Directions for this task: Give the lines from the one containing "El pequeño superó" up to and including the one containing "19 jun 2024" as a JSON list of strings, one string per line, leaving out blank lines.

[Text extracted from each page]

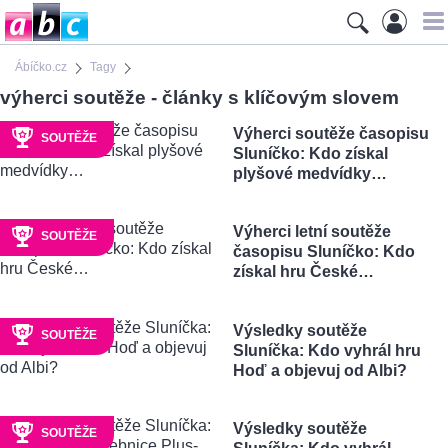
Ábíčko.cz
Tagy
výherci soutěže - články s klíčovým slovem
Výherci soutěže časopisu
SOUTĚŽE
Sluníčko: Kdo získal
plyšové medvídky…
Výherci letní soutěže
SOUTĚŽE
časopisu Sluníčko: Kdo
získal hru České…
Výsledky soutěže
SOUTĚŽE
Sluníčka: Kdo vyhrál hru
Hoď a objevuj od Albi?
Výsledky soutěže
SOUTĚŽE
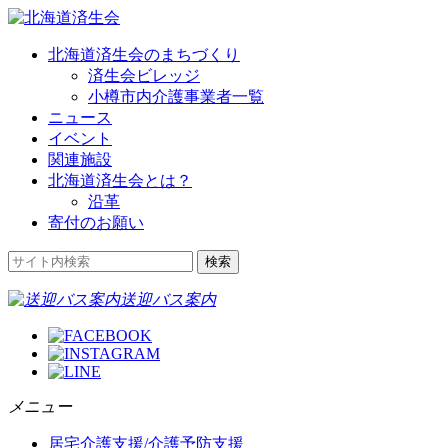
北海道済生会のまちづくり
済生会ビレッジ
小樽市内介護事業者一覧
ニュース
イベント
関連施設
北海道済生会とは？
沿革
寄付のお願い
送迎バス案内
メニュー
居宅介護支援/介護予防支援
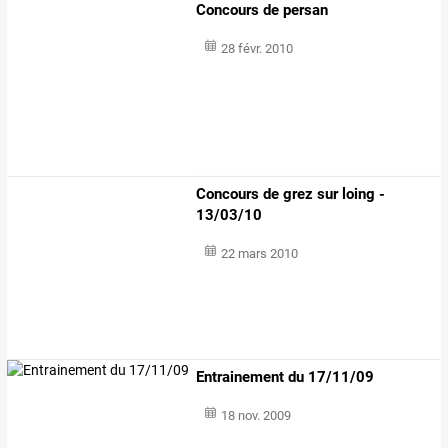
Concours de persan
28 févr. 2010
Concours de grez sur loing -
13/03/10
22 mars 2010
Entrainement du 17/11/09
18 nov. 2009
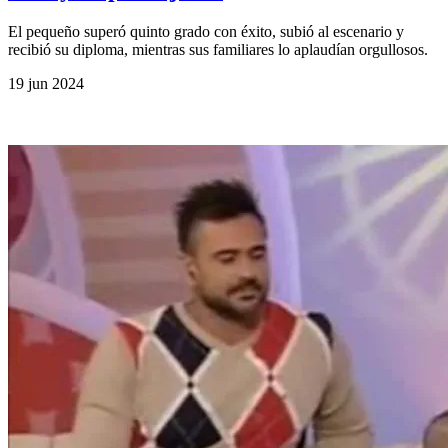
El pequeño superó quinto grado con éxito, subió al escenario y
recibió su diploma, mientras sus familiares lo aplaudían orgullosos.
19 jun 2024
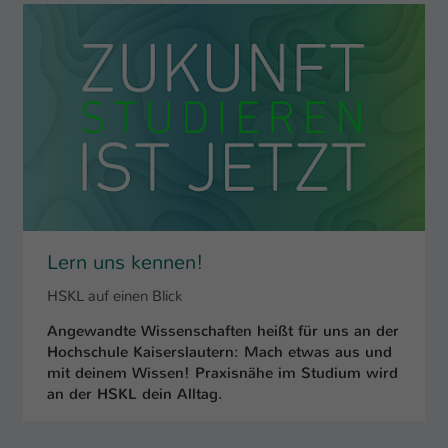
Name
be_typo_user
Anbieter
TYPO3
Laufzeit
1 Tag
Dieser Cookie teilt der Webseite mit, ob
ein Besucher im Typo3-Backend
Zweck
angemeldet ist und Rechte besitzt diese
zu verwalten.
Lern uns kennen!
HSKL auf einen Blick
Angewandte Wissenschaften heißt für uns an der
Hochschule Kaiserslautern: Mach etwas aus und
mit deinem Wissen! Praxisnähe im Studium wird
an der HSKL dein Alltag.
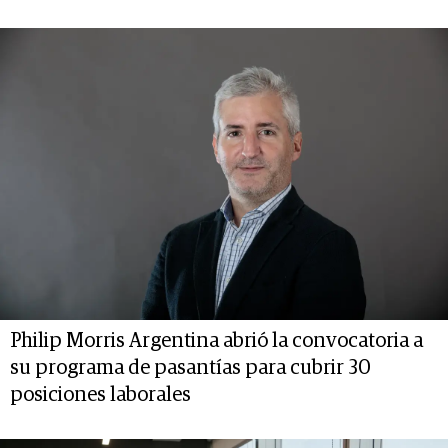
Philip Morris Argentina abrió la convocatoria a
su programa de pasantías para cubrir 30
posiciones laborales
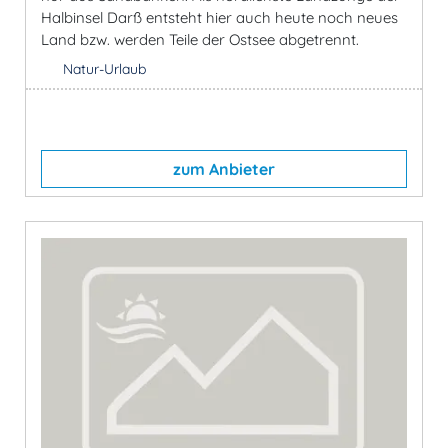
Halbinsel Darß entsteht hier auch heute noch neues
Land bzw. werden Teile der Ostsee abgetrennt.
Natur-Urlaub
zum Anbieter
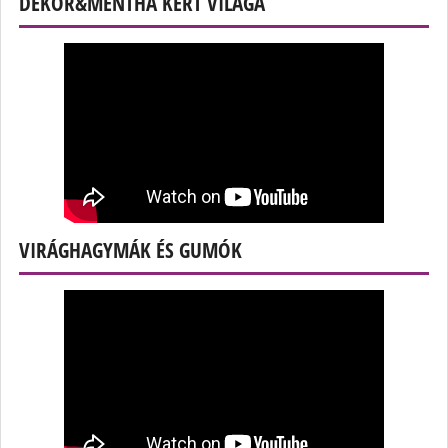
DEKOR&MENTHA KERT VILÁGA
VIRÁGHAGYMÁK ÉS GUMÓK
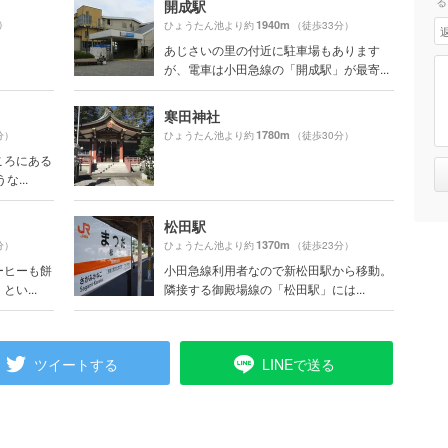
る
開成駅
）
1940m
ひょうたん池より約
（徒歩33分）
あじさいの里の付近に駐車場もあります
が、電車は小田急線の「開成駅」が最寄...
寒田神社
1780m
分）
ひょうたん池より約
（徒歩30分）
ころにある
...
松田駅
1370m
分）
ひょうたん池より約
（徒歩23分）
ーヒーも餅
小田急線利用者なので新松田駅から移動。
い...
隣接する御殿場線の「松田駅」には...
ツイートする
LINEで送る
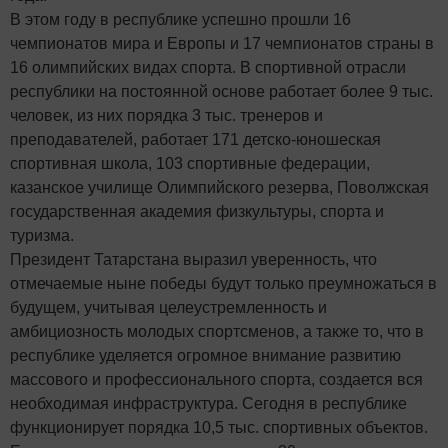
В этом году в республике успешно прошли 16
чемпионатов мира и Европы и 17 чемпионатов страны в
16 олимпийских видах спорта. В спортивной отрасли
республики на постоянной основе работает более 9 тыс.
человек, из них порядка 3 тыс. тренеров и
преподавателей, работает 171 детско-юношеская
спортивная школа, 103 спортивные федерации,
казанское училище Олимпийского резерва, Поволжская
государственная академия физкультуры, спорта и
туризма.
Президент Татарстана выразил уверенность, что
отмечаемые ныне победы будут только преумножаться в
будущем, учитывая целеустремленность и
амбициозность молодых спортсменов, а также то, что в
республике уделяется огромное внимание развитию
массового и профессионального спорта, создается вся
необходимая инфраструктура. Сегодня в республике
функционирует порядка 10,5 тыс. спортивных объектов.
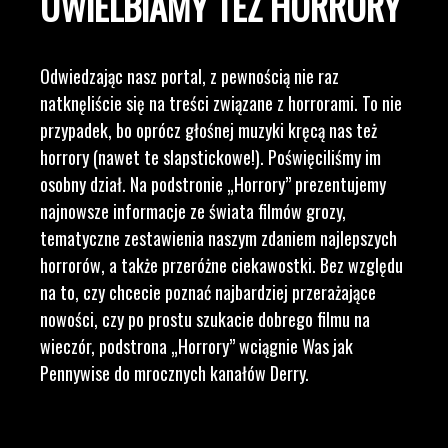
UWIELBIAMY TEŻ HORRORY
Odwiedzając nasz portal, z pewnością nie raz
natknęliście się na treści związane z horrorami. To nie
przypadek, bo oprócz głośnej muzyki kręcą nas też
horrory (nawet te slapstickowe!). Poświęciliśmy im
osobny dział. Na podstronie „Horrory” prezentujemy
najnowsze informacje ze świata filmów grozy,
tematyczne zestawienia naszym zdaniem najlepszych
horrorów, a także przeróżne ciekawostki. Bez względu
na to, czy chcecie poznać najbardziej przerażające
nowości, czy po prostu szukacie dobrego filmu na
wieczór, podstrona „Horrory” wciągnie Was jak
Pennywise do mrocznych kanałów Derry.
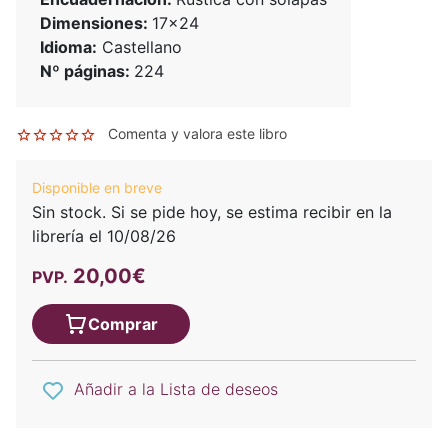
Dimensiones:
17x24
Idioma:
Castellano
Nº páginas:
224
Comenta y valora este libro
Disponible en breve
Sin stock. Si se pide hoy, se estima recibir en la
librería el 10/08/26
20,00€
PVP.
Comprar
Añadir a la Lista de deseos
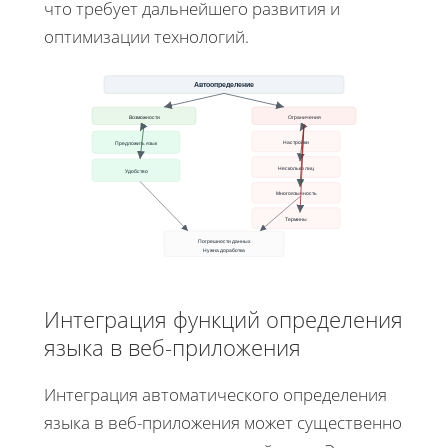
что требует дальнейшего развития и
оптимизации технологий.
Автоопределение
Возможности
Ограничения
Настройки
Предложить язык
Несколько лиц
Удобство
Многоязычность
Термины
Погрешности данных
Нужна доработка
Интеграция функций определения
языка в веб-приложения
Интеграция автоматического определения
языка в веб-приложения может существенно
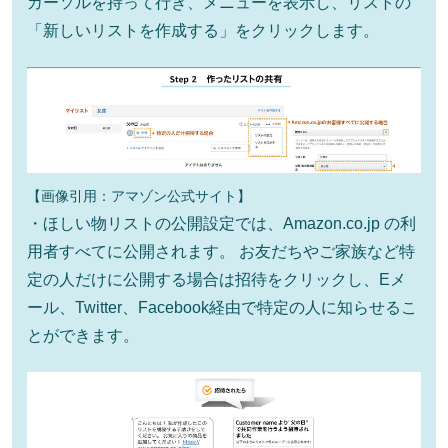
カーソルを持って行き、メニューを表示し、リストの
「新しいリストを作成する」をクリックします。
【画像引用：アマゾン公式サイト】
・ほしい物リストの公開設定では、Amazon.co.jp の利
用者すべてに公開されます。 お友だちやご家族など特
定の人だけに公開する場合は招待をクリックし、Eメ
ール、Twitter、Facebook経由で特定の人に知らせるこ
とができます。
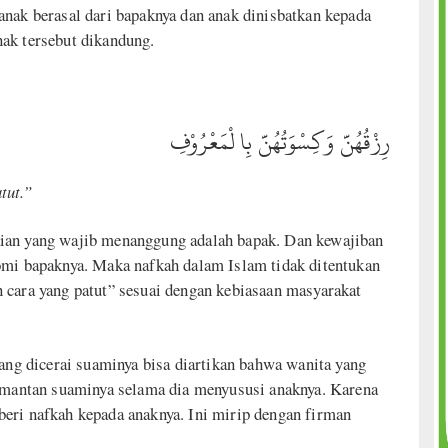
anak berasal dari bapaknya dan anak dinisbatkan kepada
ak tersebut dikandung.
رِزْقُهُنَّ وَكِسْوَتُهُنَّ بِا لْمَعْرُوْفِ
tut.
”
ian yang wajib menanggung adalah bapak. Dan kewajiban
omi bapaknya. Maka nafkah dalam Islam tidak ditentukan
ang dicerai suaminya bisa diartikan bahwa wanita yang
i mantan suaminya selama dia menyususi anaknya. Karena
eri nafkah kepada anaknya. Ini mirip dengan firman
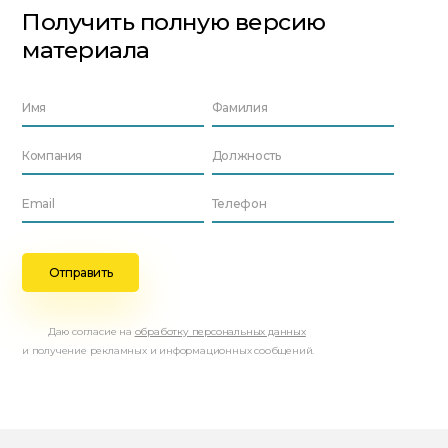
Получить полную версию
материала
Даю согласие на
обработку персональных данных
и получение рекламных и информационных сообщений.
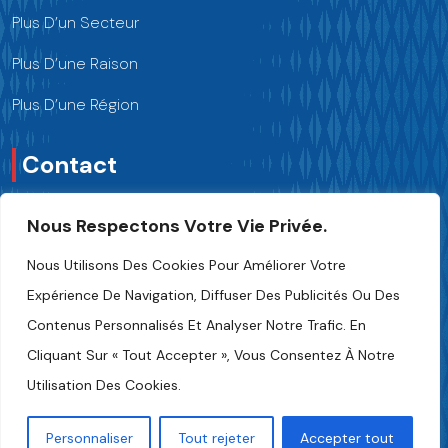
Plus D’un Secteur
Plus D’une Raison
Plus D’une Région
Contact
Nous Respectons Votre Vie Privée.
Nous Contacter
Nous Utilisons Des Cookies Pour Améliorer Votre
+216 70 241 500
Expérience De Navigation, Diffuser Des Publicités Ou Des
Contenus Personnalisés Et Analyser Notre Trafic. En
Fipa.tunisia@fipa.tn
Cliquant Sur « Tout Accepter », Vous Consentez À Notre
Rue Slah Eddine ELAMAMI, Tunis 1004
Utilisation Des Cookies.
Personnaliser
Tout rejeter
Accepter tout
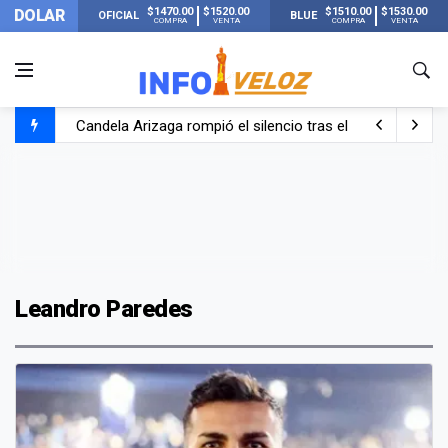
$1470.00
$1520.00
$1510.00
$1530.00
DOLAR
OFICIAL
BLUE
COMPRA
VENTA
COMPRA
VENTA
Candela Arizaga rompió el silencio tras el incidente c
La ANMAT prohibió dos cremas para dolores musculare
La oposición marcha al Congreso contra el Gobierno por 
Casi 20000 usuarios sin luz en el AMBA por el temporal
Leandro Paredes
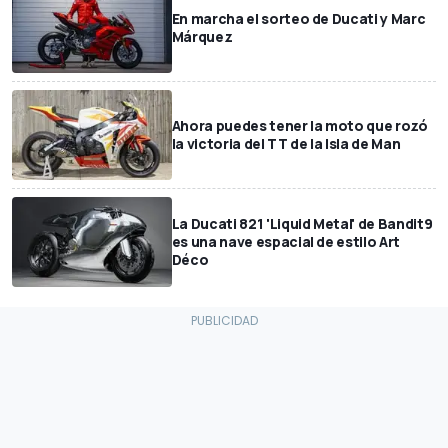
En marcha el sorteo de Ducati y Marc
Márquez
Ahora puedes tener la moto que rozó
la victoria del TT de la Isla de Man
La Ducati 821 'Liquid Metal' de Bandit9
es una nave espacial de estilo Art
Déco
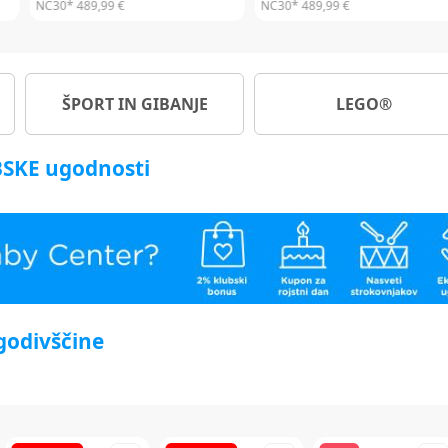
NC30*
449,99 €
NC30*
309,99 €
ŠPORT IN GIBANJE
LEGO®
UBSKE ugodnosti
ogodivščine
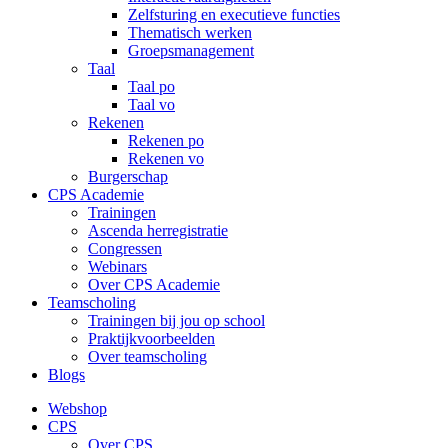
Zelfsturing en executieve functies
Thematisch werken
Groepsmanagement
Taal
Taal po
Taal vo
Rekenen
Rekenen po
Rekenen vo
Burgerschap
CPS Academie
Trainingen
Ascenda herregistratie
Congressen
Webinars
Over CPS Academie
Teamscholing
Trainingen bij jou op school
Praktijkvoorbeelden
Over teamscholing
Blogs
Webshop
CPS
Over CPS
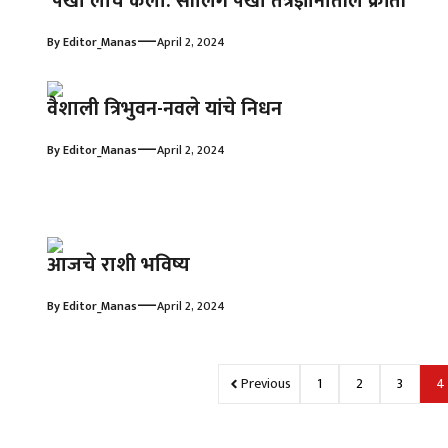
पंखा लाँच केला: सीलिंग पंखा तंत्रज्ञानातील क्रांती
—
By
Editor_Manas
April 2, 2024
वैशाली त्रिभुवन-नवले यांचे निधन
—
By
Editor_Manas
April 2, 2024
आजचे राशी भविष्य
—
By
Editor_Manas
April 2, 2024
Previous
1
2
3
4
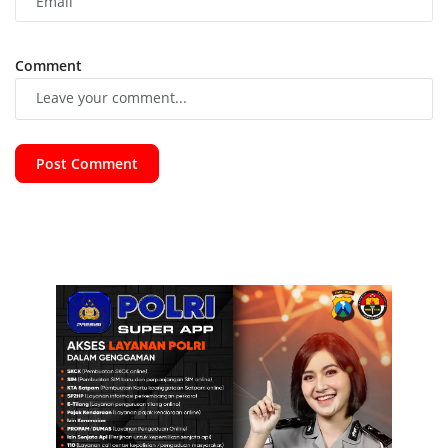
Comment
Post Comment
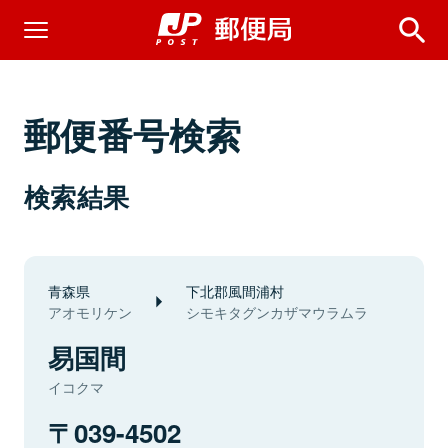
郵便番号検索
検索結果
青森県
下北郡風間浦村
アオモリケン
シモキタグンカザマウラムラ
易国間
イコクマ
039-4502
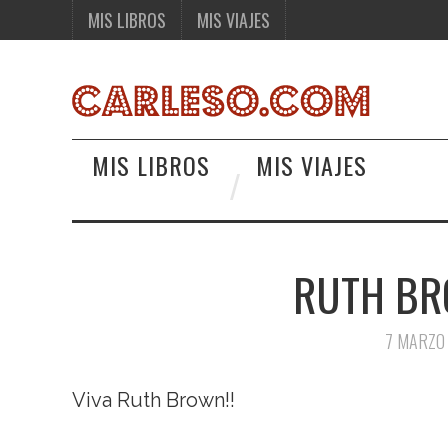
MIS LIBROS
MIS VIAJES
MIS LIBROS
MIS VIAJES
RUTH BR
7 MARZO
Viva Ruth Brown!!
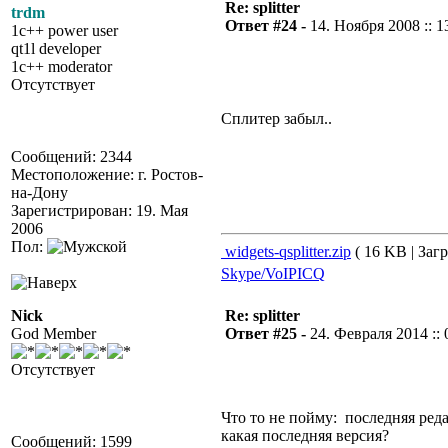
Re: splitter
trdm
Ответ #24 -
14. Ноября 2008 :: 1
1c++ power user
qt1l developer
1c++ moderator
Отсутствует
Сплитер забыл..
Сообщений: 2344
Местоположение: г. Ростов-
на-Дону
Зарегистрирован: 19. Мая
2006
Пол:
widgets-qsplitter.zip
( 16 KB | Загр
Skype/VoIP
ICQ
Nick
Re: splitter
God Member
Ответ #25 -
24. Февраля 2014 :: 
Отсутствует
Что то не пойму: последняя реда
какая последняя версия?
Сообщений: 1599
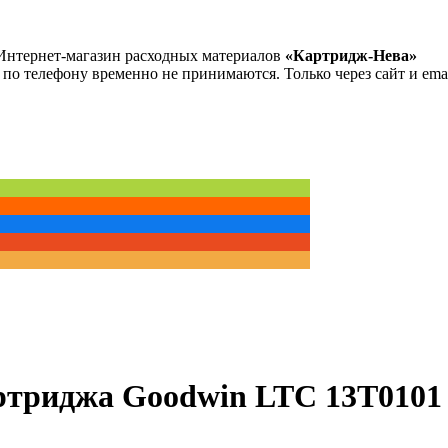
Интернет-магазин расходных материалов
«Картридж-Нева»
 по телефону временно не принимаются. Только через сайт и emai
ртриджа Goodwin LTC 13T0101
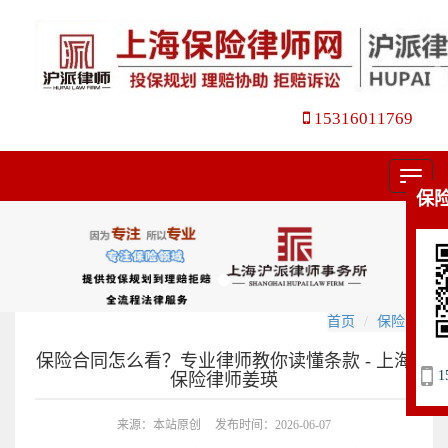
15316011769
菜
保
单
首页
保险合同
保险合同怎么看？专业律师教你读懂条款 - 上海
1
保险律师姜瑛
来源：本站原创
发布时间：2026-06-07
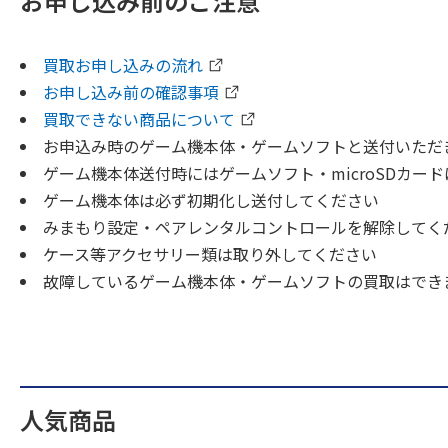
お申し込み前のご注意
買取お申し込みの流れ
お申し込み前の確認事項
買取できない商品について
お申込み時のゲーム機本体・ゲームソフトと送付いただ
ゲーム機本体送付時にはゲームソフト・microSDカー
ゲーム機本体は必ず初期化し送付してください
みまもり設定・ペアレンタルコントロールを解除してく
ケース等アクセサリー類は取り外してください
故障しているゲーム機本体・ゲームソフトの買取はでき
人気商品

Response area:
[
  "El pequeño superó quinto grado con éxito, subió al escenario y",
  "recibió su diploma, mientras sus familiares lo aplaudían orgullosos.",
  "19 jun 2024"
]